Chevron Finds Whopper Well in NW Territories

With a stunning drilling success Chevron Canada Resources Ltd. has delivered a sharp reminder to skeptics about the natural gas power north of the U.S. border.

Canada still has a large endowment of undiscovered natural gas to fill up the developing new generation of export capacity - and it is within reach of the pipeline grid.

And contrary to another current piece of conventional wisdom popular in Canada, the traditional international "majors" of the industry are still in the game rather than surrendering the field to younger "independents."

The Canadian arm of San Francisco-based Chevron Corp. calculated it found reserves of 400-600 Bcf with a single new discovery well in the southern Northwest Territories, near Fort Liard. The company said its tests show the 10,000-feet deep well will deliver 70-100 MMcf/d when it is put on production. That event is scheduled by May of 2000, after construction of pipeline and added facilities five months before Alliance Pipeline is scheduled to put into service its new export route from nearby northeastern British Columbia to Chicago.

The Chevron discovery is already within reach of the most northerly end of the mainstream Canadian pipeline grid. An arm of Westcoast Energy Inc.'s B.C. system, which crosses into the Liard region, has capacity for about 300 MMcf/d and has been operating at about one-sixth of that potential.

Chevron reported that although its Liard discovery well was completed 20% under budget and six weeks ahead of schedule, it cost about C$16 million (US$11.2 million). But the find is one of the strongest in a series since the early 1990s that has led Canadian producers to describe the area - northwestern Alberta, northeastern B.C. and the southern Yukon and Northwest Territories - as a lower-cost answer to the deeper regions of the Gulf of Mexico. Liard stands out as a true gusher in its field - a performer in the top one-tenth of 1% of all 74,000 gas wells ever drilled in Canada.

The discovery was expected to heighten interest in auctions of new drilling prospects currently being held by the Northwest Territories and Yukon. Canadians are predicting they will net prices in the range of C$3/MMBtu (US$2.09) next heating season - a benchmark long held to be the key for accelerating northern exploration - due to newly abundant export pipeline capacity, rising demand and flat supplies in the U.S.
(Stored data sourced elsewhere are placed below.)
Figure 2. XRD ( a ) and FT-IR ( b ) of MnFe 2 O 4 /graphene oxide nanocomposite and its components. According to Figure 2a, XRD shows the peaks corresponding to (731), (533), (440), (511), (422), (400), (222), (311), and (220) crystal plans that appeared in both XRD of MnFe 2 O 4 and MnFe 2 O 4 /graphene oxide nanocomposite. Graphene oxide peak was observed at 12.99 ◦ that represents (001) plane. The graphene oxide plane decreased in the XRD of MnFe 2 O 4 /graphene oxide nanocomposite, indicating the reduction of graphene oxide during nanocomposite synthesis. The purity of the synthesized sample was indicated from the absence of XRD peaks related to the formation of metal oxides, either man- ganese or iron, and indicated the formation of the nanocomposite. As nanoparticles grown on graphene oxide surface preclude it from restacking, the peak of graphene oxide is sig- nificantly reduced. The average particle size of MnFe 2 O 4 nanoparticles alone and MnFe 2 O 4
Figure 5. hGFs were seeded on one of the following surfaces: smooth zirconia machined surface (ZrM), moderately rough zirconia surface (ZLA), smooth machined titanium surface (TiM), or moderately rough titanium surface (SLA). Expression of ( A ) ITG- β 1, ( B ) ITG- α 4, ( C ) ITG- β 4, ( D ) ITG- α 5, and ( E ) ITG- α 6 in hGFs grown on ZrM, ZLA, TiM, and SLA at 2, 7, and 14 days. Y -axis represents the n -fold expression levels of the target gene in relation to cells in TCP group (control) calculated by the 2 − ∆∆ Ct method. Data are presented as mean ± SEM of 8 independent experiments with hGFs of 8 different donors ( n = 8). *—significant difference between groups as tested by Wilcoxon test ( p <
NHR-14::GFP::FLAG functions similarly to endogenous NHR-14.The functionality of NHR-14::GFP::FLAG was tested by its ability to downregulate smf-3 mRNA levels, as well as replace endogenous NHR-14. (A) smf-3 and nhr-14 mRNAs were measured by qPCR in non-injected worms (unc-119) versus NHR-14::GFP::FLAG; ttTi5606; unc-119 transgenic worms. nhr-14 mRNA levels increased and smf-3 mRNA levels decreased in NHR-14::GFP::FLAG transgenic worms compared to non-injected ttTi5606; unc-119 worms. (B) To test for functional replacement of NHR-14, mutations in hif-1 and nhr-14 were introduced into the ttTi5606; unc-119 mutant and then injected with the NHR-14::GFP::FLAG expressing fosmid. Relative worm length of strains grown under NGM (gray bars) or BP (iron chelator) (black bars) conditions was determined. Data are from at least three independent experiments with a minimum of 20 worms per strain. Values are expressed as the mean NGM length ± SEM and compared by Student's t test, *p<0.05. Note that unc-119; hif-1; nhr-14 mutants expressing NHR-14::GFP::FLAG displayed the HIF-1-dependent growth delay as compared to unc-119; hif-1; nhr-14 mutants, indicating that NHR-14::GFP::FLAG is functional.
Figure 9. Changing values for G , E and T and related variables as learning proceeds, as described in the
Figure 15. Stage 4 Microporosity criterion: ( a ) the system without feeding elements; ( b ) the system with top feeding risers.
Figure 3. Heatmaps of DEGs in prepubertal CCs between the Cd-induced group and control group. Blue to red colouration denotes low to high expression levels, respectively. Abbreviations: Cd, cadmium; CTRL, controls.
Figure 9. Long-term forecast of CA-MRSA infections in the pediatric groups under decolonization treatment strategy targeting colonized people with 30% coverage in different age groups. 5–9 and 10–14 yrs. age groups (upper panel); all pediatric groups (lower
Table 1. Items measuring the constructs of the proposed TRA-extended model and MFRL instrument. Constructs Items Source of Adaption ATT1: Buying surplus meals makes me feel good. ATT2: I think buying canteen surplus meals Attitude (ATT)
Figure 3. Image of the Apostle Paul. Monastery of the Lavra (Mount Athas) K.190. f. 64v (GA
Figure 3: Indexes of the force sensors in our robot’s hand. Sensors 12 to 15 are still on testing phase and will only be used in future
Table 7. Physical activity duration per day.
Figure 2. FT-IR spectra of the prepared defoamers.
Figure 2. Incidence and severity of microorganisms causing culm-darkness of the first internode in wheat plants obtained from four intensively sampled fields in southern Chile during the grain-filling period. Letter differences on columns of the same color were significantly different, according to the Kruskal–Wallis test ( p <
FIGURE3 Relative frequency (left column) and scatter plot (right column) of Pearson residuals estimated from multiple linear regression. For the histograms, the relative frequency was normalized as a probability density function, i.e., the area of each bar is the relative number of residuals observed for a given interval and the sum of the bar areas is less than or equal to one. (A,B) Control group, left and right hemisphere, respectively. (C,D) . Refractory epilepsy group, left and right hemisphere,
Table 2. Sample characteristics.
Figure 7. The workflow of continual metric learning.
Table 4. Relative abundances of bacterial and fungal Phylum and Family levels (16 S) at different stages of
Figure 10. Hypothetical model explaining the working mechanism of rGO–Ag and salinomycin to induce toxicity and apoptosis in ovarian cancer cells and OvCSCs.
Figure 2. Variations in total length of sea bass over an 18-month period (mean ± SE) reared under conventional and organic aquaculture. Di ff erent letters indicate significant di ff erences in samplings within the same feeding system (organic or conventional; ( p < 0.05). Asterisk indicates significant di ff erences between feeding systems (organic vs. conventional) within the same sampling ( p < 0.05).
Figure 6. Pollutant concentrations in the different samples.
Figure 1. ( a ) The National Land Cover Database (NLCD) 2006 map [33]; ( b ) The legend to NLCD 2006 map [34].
The high expectations showed in a deal between AltaGas Services Inc. and Enbridge Inc., owner of Toronto's Consumers Gas and a partner in Alliance. Enbridge - founded as the owner of Canada's principal oil transportation system, Interprovincial Pipe Line - accelerated its expansion into gas with a C$160-million (US$112-million) acquisition of a 35% interest in AltaGas. Enbridge president Brian MacNeill said the time is ripe for buying into firm growth in the newly-emerging Canadian "midstream" sector of specialists in gas gathering, processing, storage and liquids extraction. At Enbridge, "we believe that the outlook for gas prices and demand growth is going to stimulate significant expansion of western Canada production and associated gathering and processing requirements."